Anthropic Study: AI Is Turning Low-Skill Hackers Into Medium-to-High Risk Threats
Key Takeaways
- The share of threat actors classified as medium risk or higher nearly doubled from 33% to 56% over 12 months, as AI performed technically demanding tasks on attackers’ behalf, weakening the link between skill level and threat classification.
- AI use shifted deeper into attack chains, with AI-assisted account discovery rising 8.9% and phishing declining 8.6%, while 67.3% of banned accounts used AI for malware development.
- Anthropic’s findings carry direct implications for the crypto industry, where 40 major hacks were recorded in May 2026 alone, as AI lowers the expertise threshold needed to target exchanges, protocols, and digital wallets.

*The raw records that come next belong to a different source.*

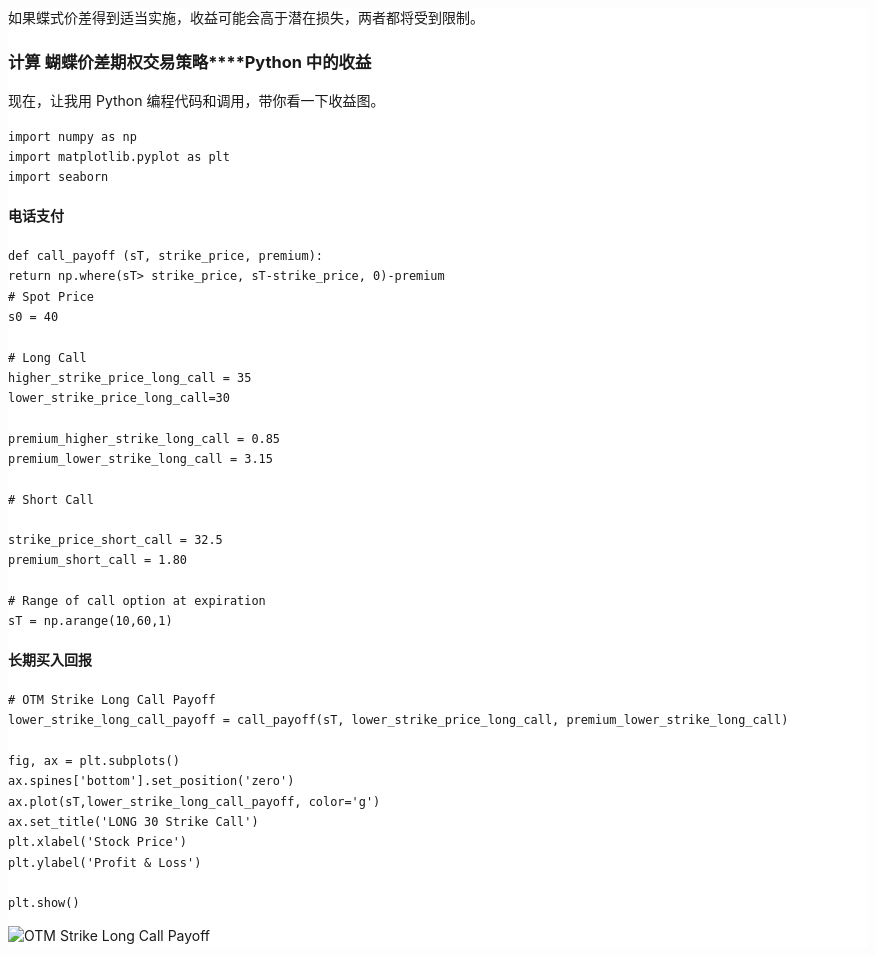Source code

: 如果蝶式价差得到适当实施，收益可能会高于潜在损失，两者都将受到限制。

### **计算** **蝴蝶价差期权交易策略****Python 中的收益**

现在，让我用 Python 编程代码和调用，带你看一下收益图。

```
import numpy as np
import matplotlib.pyplot as plt
import seaborn
```

#### **电话支付**

```
def call_payoff (sT, strike_price, premium):
return np.where(sT> strike_price, sT-strike_price, 0)-premium
# Spot Price
s0 = 40
​
# Long Call
higher_strike_price_long_call = 35
lower_strike_price_long_call=30
​
premium_higher_strike_long_call = 0.85
premium_lower_strike_long_call = 3.15
​
# Short Call
​
strike_price_short_call = 32.5
premium_short_call = 1.80
​
# Range of call option at expiration
sT = np.arange(10,60,1)
```

#### **长期买入回报**

```
# OTM Strike Long Call Payoff
lower_strike_long_call_payoff = call_payoff(sT, lower_strike_price_long_call, premium_lower_strike_long_call)
​
fig, ax = plt.subplots()
ax.spines['bottom'].set_position('zero')
ax.plot(sT,lower_strike_long_call_payoff, color='g')
ax.set_title('LONG 30 Strike Call')
plt.xlabel('Stock Price')
plt.ylabel('Profit & Loss')
​
plt.show()
```

![OTM Strike Long Call Payoff](../Images/5795874315c06eed291c92fe5f8d9d11.png)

The share of threat actors classified as medium risk or higher nearly doubled over 12 months as artificial intelligence enabled less skilled hackers to execute more advanced attacks, according to a new Anthropic study. The report, based on 832 banned accounts on Anthropic’s platform between March 2025 and March 2026, found that AI is now performing highly technical tasks on attackers’ behalf, weakening the link between technical skill and threat level. The data covers accounts banned from Anthropic’s platform and does not represent the full population of malicious actors using AI tools across the industry.
Medium-or-Higher Risk Actors Rose From 33% to 56% Over the Study Period
The report, published by Anthropic’s Frontier Red Team, found that the share of threat actors classified as medium risk or higher climbed from 33% in the first half of the study period to 56% in the second half, a 1.7-fold increase over roughly 12 months. The data challenges a long-standing assumption in cybersecurity that the number of techniques or tools an attacker deploys is a reliable indicator of their threat level.
“Now that AI can perform highly technical tasks on an actor’s behalf, there’s little correlation between the skill of a threat actor and how many techniques they use,” the Frontier Red Team stated in the report.
The least-skilled actors in the study averaged approximately 16 techniques, while the most skilled averaged approximately 20, a gap the report describes as insufficient to reliably distinguish risk levels. The platform used by the attacker, whether Claude Code, an API, or a chat tool, also showed no meaningful link to the risk tier they fell into, according to the report.
AI Use Shifted Deeper Into Attack Chains, With Account Discovery Up 8.9% and Phishing Down 8.6%
Anthropic’s data showed a shift in where attackers are deploying AI within the attack lifecycle. AI-assisted phishing activity declined by 8.6% over the study period, while AI-assisted account discovery within compromised networks increased by 8.9%. The report identified growing AI involvement in what it described as “operationally demanding techniques,” including privilege escalation, lateral movement, and account discovery, tasks Anthropic’s report describes as historically requiring greater technical capability.
“What often helps distinguish higher-risk actors is where in the attack life cycle they apply AI. But even that signal is already eroding,” the Frontier Red Team noted.
Among the 832 banned accounts analyzed, 67.3% used AI to assist in malware development, while 6.5% used it for lateral movement within compromised systems.
Findings Carry Direct Implications for Crypto Exchanges, Protocols, and Digital Wallets
The report describes its findings as particularly relevant for the cryptocurrency industry, where cyberattacks have continued to escalate. Anthropic said the findings suggest AI is lowering the expertise threshold required to carry out complex attacks, potentially exposing exchanges, protocols, and digital wallets to a wider range of threat actors. The crypto sector recorded 40 major hacks in May 2026 alone.
Anthropic’s study does not quantify financial losses attributable to AI-assisted attacks specifically. The company said the rise in medium-and-higher risk actors reflects a change in how AI is being used across the attack lifecycle, with more actors now capable of executing technically demanding operations.